Ian Henschke is Chief Advocate for National Seniors Australia. He has been in this position since January 2017.

In October 2019 he took up the additional role of Spokesperson for the Alliance for a Fairer Retirement System. This was after Professor Deborah Ralston vacated that position when she was appointed to the federal government’s three person Retirement Income Review panel.

He is a former South Australian television and radio journalist and presenter. He reported for 7.30 Report in the 1980s and 1990s and in the late 1990s worked for ABCTV’s Landline.

His 4 Corners in 1999 was a documentary about global warming that won the Jury Prize at the 2000 Grenoble International Film Festival.

https://thoughtmaybe.com/emission-impossible/

He hosted the ABCTV’s SA Stateline from 2001 to 2010, ABC radio 891 Mornings from 2011 to 2015, and Drive in 2016. He retired from the ABC in December 2016. He was a regular columnist for The Advertisers Saturday supplement, SA Weekend (Feb 2009-Nov 2021) He was awarded the Centenary of Federation Medal. He was twice named "TV Broadcaster of the Year" in the SA Media Awards, in 2004 and 2009. He was also a Walkley Award Finalist (twice) winning a High Commendation for his coverage of the Westpac Letters in 1991. He was named "Radio Broadcaster of the Year" in the 2015 SA Media Awards.
_____
Answer these questions from the Ian Henschke profile above.
(a) Since when has he held the position of Chief Advocate for National Seniors Australia?
(b) What prize did his 1999 4 Corners documentary win?
(c) In which years was he named "TV Broadcaster of the Year" in the SA Media Awards?
_____
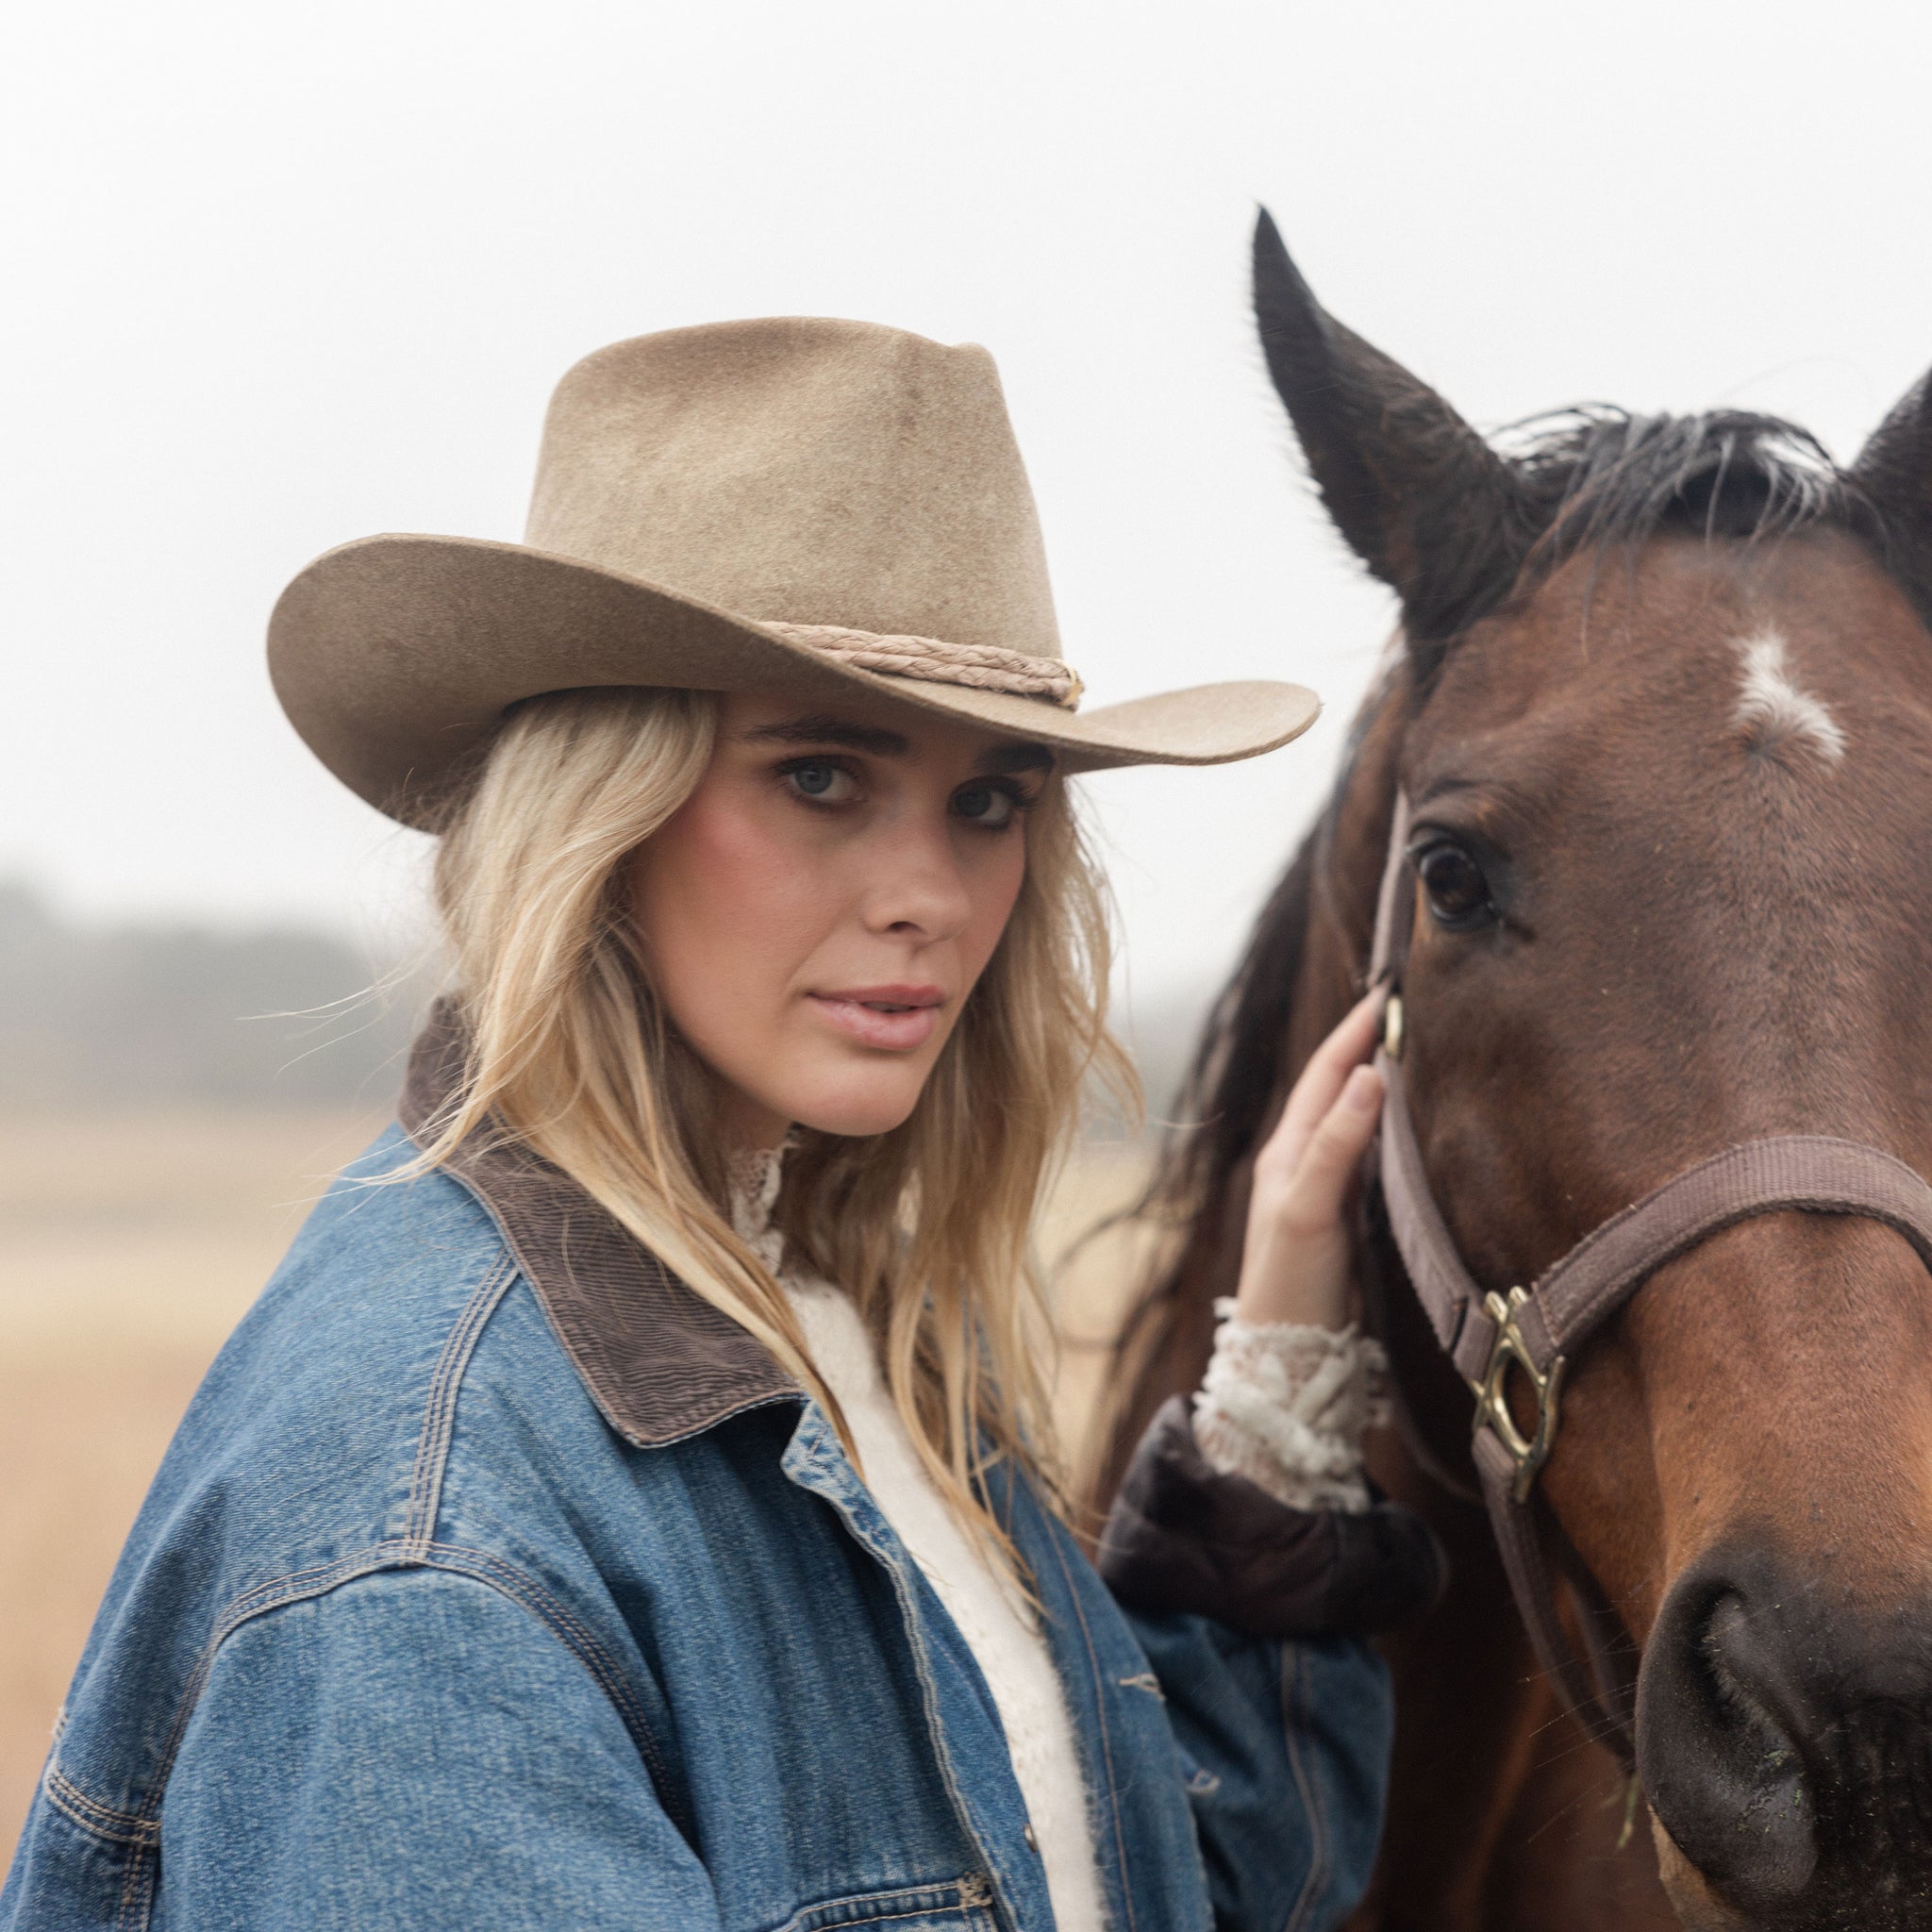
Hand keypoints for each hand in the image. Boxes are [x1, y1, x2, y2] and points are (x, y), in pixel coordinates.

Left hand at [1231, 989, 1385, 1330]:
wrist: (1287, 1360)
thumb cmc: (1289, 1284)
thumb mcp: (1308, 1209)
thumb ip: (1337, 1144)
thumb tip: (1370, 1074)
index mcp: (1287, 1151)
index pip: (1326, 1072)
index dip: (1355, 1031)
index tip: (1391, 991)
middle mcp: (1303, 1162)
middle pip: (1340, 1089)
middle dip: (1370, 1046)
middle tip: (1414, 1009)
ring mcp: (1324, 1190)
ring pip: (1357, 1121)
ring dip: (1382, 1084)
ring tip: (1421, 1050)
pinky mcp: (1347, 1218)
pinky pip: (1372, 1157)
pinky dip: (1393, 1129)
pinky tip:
_____
## TASK SOLUTION
(a) Since January 2017.
(b) The Jury Prize at the 2000 Grenoble International Film Festival.
(c) 2004 and 2009.